Job item
Could you repeat all of the entries below word for word, apart from the pictures?

Task data
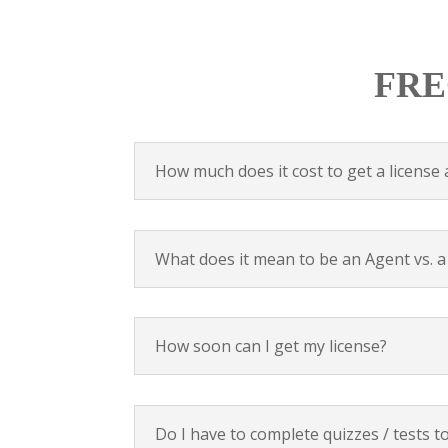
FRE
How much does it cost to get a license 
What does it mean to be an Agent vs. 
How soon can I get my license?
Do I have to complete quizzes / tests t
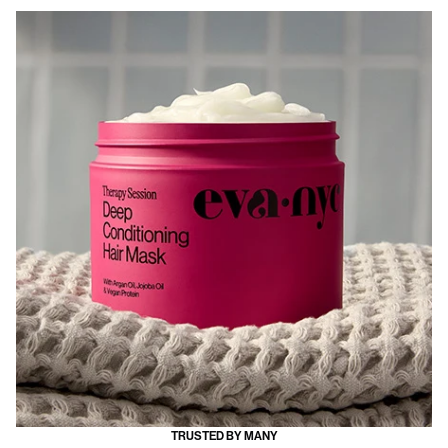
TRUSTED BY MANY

Task result
FRE
How much does it cost to get a license 
What does it mean to be an Agent vs. 
How soon can I get my license?
Do I have to complete quizzes / tests t
TRUSTED BY MANY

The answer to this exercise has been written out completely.